Search Tree Properties
- Always one more pointer than keys
- Each key value represents an indexing key
- Each non-null pointer refers to a sub-tree of node structures.
Structure of Binary Search Tree
Two pointers, one key value
B-Tree structure
Large number of pointers and keys in a node. The values of ki in a page are ordered. Duplicate key values are allowed.
Strict data structure and data placement leads to
overflows
Requirements and Issues of Tree
- Balance
- Leafs must be on same level
- Block Based
- Allow direct and sequential reads
- High space utilisation per block
- Resilient to some abuse
- Activities have similar cost basis
- Sharing mechanism is possible and reasonable
Why do we use B-Trees over BSTs
Can choose to build trees from bottom up instead of top down. Allow better root to emerge from the key’s parent while keeping the structure balanced.
B-Trees and Paging
B-Trees are perfect for paging. Performance enhanced when root page is kept in ultra fast memory storage.
B-Trees Computational Requirement
Deterministic side
- Can work out index size and no. of levels given no. of keys and page size.
- Can work out min/max time to compute operations over B-Tree index data structure.
Order (in B-Tree)
Maximum number of descendants a node or page should have
Root (in B-Tree)
First page to read and where first multi-way split. Higher order = more partitions possible.
Leaves (In B-Tree)
Are the pages at the lowest level of the B-Tree, with no descendants?
B-Tree Properties for an M-Order Tree
1) Every page has a maximum of M descendants
2) Root has at least 2 descendants unless its a leaf
3) All leaves are on same level
4) A nonleaf page with k descendants contains k-1 keys
5) A leaf page has at least (ceiling(m/2)-1) keys and not more than m-1 keys
6)Every page beside root and leaves has at least ceiling(m/2).
7) Any keys present in a page are in order
8) For all search keys of value X in sub-tree pointed by P: Ki-1<xKi for 1<q, x<Ki for i=1, Ki-1<x for i=q
B-Trees
- Balanced
- Shallow and require less disk reads as traversal is short
- Random inserts/deletes accommodated at reasonable and predictable cost
- At least load 50% use of claimed space - average 66%
- Sequential search not implicit but possible
- Flexible to accommodate non-key search field values
Searching
Efficient as each page is a multi-way discriminator (at best order m). Could be implemented by reading a block into single main memory buffer.
Insertion + Splitting
Relatively involved procedure, especially when page becomes saturated and needs to be split into two pages with the medium key promoted.
Promoted key might entail other splits recursively.

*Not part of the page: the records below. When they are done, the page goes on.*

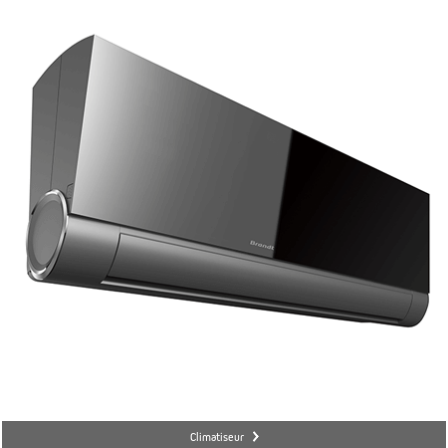
Climatiseur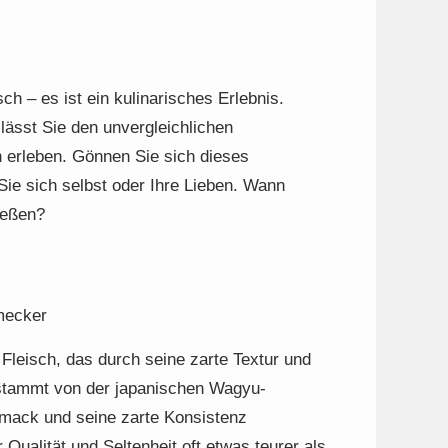
h – es ist ein kulinarisches Erlebnis.
lässt Sie den unvergleichlichen
erleben. Gönnen Sie sich dieses
ie sich selbst oder Ihre Lieben. Wann
ießen?
mecker
leisch, das durch seine zarte Textur und
 stammt von der japanischen Wagyu-
hmack und seine zarte Konsistenz
ualität und Seltenheit oft etwas teurer als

Small number of disk pages need to be concurrently read into main memory and at worst there can be as many writes as tree depth.
Deletion
If non leaf key must be pages, the next key must raise to fill the gap. If a page’s key count is below acceptable level, then re-grouping to the preceding page must happen.
Small number of pages must be read concurrently into main memory
Number of writes in delete
= number of inserts
All Split and Promote Operations
Searching, Insert+Splitting and Deletion all take O(logn m) time in worst case.

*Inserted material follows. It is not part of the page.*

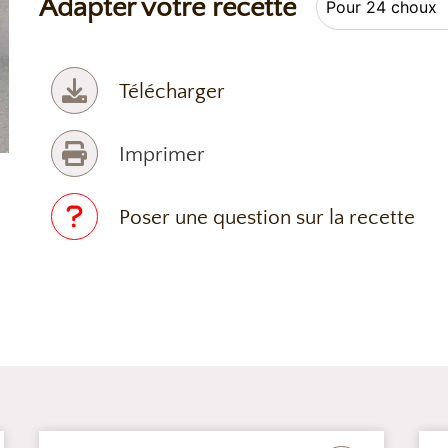
Adapter votre recette
Télécharger
Imprimer
Poser une question sur la recette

Given B-Tree order m with n keys.
Observation 1 (Operations)
Number of descendants a certain tree level has is equal to number of keys present in that level and all other higher levels + 1.

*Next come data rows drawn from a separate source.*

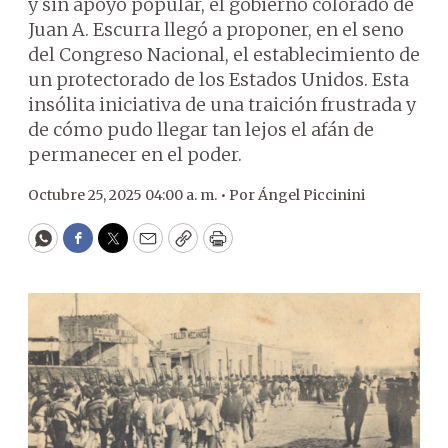
y sin apoyo popular, el gobierno colorado de
Juan A. Escurra llegó a proponer, en el seno
del Congreso Nacional, el establecimiento de
un protectorado de los Estados Unidos. Esta
insólita iniciativa de una traición frustrada y
de cómo pudo llegar tan lejos el afán de
permanecer en el poder.
Octubre 25, 2025 04:00 a. m. •
Por
Ángel Piccinini
WhatsApp
Facebook
Twitter
Email
Copy
Print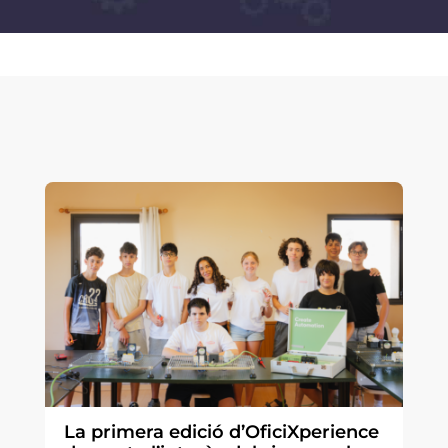
La primera edició d’OficiXperience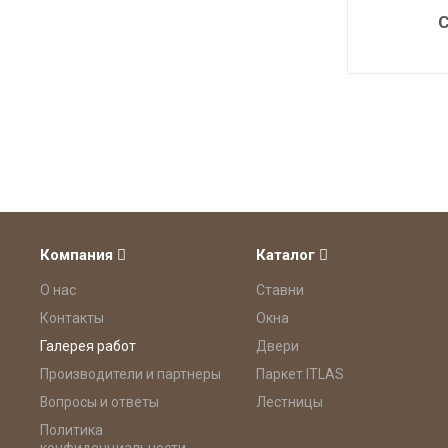
Компания
Каталог
О нас
Ставни
Контакты
Окна
Галерея работ
Двери
Производители и партнеры
Паркет ITLAS
Вопросы и ответы
Лестницы
Политика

Observation 2 (Operations)
Minimum number of descendants that any level can have; permutation yields a B-Tree that has max height and min breadth.
Specifically: - Root Page has 2 as min
- 2nd level has ceiling(m/2) per page i.e 2.
- The nth level has ceiling(m/2)^(d-1)*2
Create Index in Postgres
CREATE Table emp(…) ;
CREATE INDEX idx_emp_job ON emp(job);
CREATE INDEX idx_emp_deptno_job ON emp(deptno,job);
Index Selection Issues
Indexes help if lots of data present even in non-key fields. Indexes need updating.